> Stored data entries
----
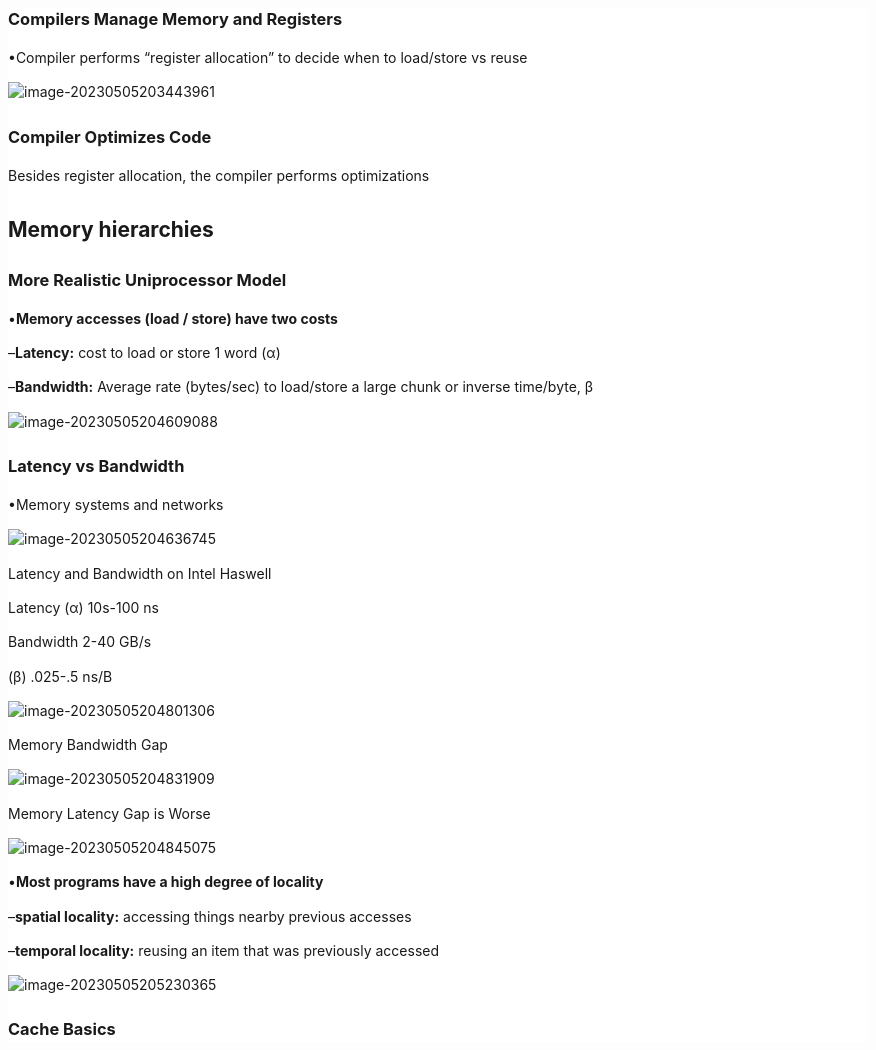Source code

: ### Compilers Manage Memory and Registers

•Compiler performs “register allocation” to decide when to load/store vs reuse

![image-20230505203443961](C:/Users/86155/AppData/Roaming/Typora/typora-user-images/image-20230505203443961.png)

### Compiler Optimizes Code

Besides register allocation, the compiler performs optimizations

## Memory hierarchies

### More Realistic Uniprocessor Model

•**Memory accesses (load / store) have two costs**

–**Latency:** cost to load or store 1 word (α)

–**Bandwidth:** Average rate (bytes/sec) to load/store a large chunk or inverse time/byte, β

![image-20230505204609088](C:/Users/86155/AppData/Roaming/Typora/typora-user-images/image-20230505204609088.png)

### Latency vs Bandwidth

•Memory systems and networks

![image-20230505204636745](C:/Users/86155/AppData/Roaming/Typora/typora-user-images/image-20230505204636745.png)

Latency and Bandwidth on Intel Haswell

Latency (α) 10s-100 ns

Bandwidth 2-40 GB/s

  (β) .025-.5 ns/B 

![image-20230505204801306](C:/Users/86155/AppData/Roaming/Typora/typora-user-images/image-20230505204801306.png)

Memory Bandwidth Gap

![image-20230505204831909](C:/Users/86155/AppData/Roaming/Typora/typora-user-images/image-20230505204831909.png)

Memory Latency Gap is Worse 

![image-20230505204845075](C:/Users/86155/AppData/Roaming/Typora/typora-user-images/image-20230505204845075.png)

•**Most programs have a high degree of locality**

–**spatial locality:** accessing things nearby previous accesses

–**temporal locality:** reusing an item that was previously accessed

![image-20230505205230365](C:/Users/86155/AppData/Roaming/Typora/typora-user-images/image-20230505205230365.png)

### Cache Basics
----
> EXERCISE REQUIREMENTS
Restate the records in full and word for word, but keep the pictures out.

> EXERCISE ANSWER
Source code

: ### Compilers Manage Memory and Registers

•Compiler performs “register allocation” to decide when to load/store vs reuse

![image-20230505203443961](C:/Users/86155/AppData/Roaming/Typora/typora-user-images/image-20230505203443961.png)

### Compiler Optimizes Code

Besides register allocation, the compiler performs optimizations

## Memory hierarchies

### More Realistic Uniprocessor Model

•**Memory accesses (load / store) have two costs**

–**Latency:** cost to load or store 1 word (α)

–**Bandwidth:** Average rate (bytes/sec) to load/store a large chunk or inverse time/byte, β

![image-20230505204609088](C:/Users/86155/AppData/Roaming/Typora/typora-user-images/image-20230505204609088.png)

### Latency vs Bandwidth

•Memory systems and networks

![image-20230505204636745](C:/Users/86155/AppData/Roaming/Typora/typora-user-images/image-20230505204636745.png)

Latency and Bandwidth on Intel Haswell

Latency (α) 10s-100 ns

Bandwidth 2-40 GB/s

  (β) .025-.5 ns/B 

![image-20230505204801306](C:/Users/86155/AppData/Roaming/Typora/typora-user-images/image-20230505204801306.png)

Memory Bandwidth Gap

![image-20230505204831909](C:/Users/86155/AppData/Roaming/Typora/typora-user-images/image-20230505204831909.png)

Memory Latency Gap is Worse 

![image-20230505204845075](C:/Users/86155/AppData/Roaming/Typora/typora-user-images/image-20230505204845075.png)

•**Most programs have a high degree of locality**

–**spatial locality:** accessing things nearby previous accesses

–**temporal locality:** reusing an item that was previously accessed

![image-20230505205230365](C:/Users/86155/AppData/Roaming/Typora/typora-user-images/image-20230505205230365.png)

### Cache Basics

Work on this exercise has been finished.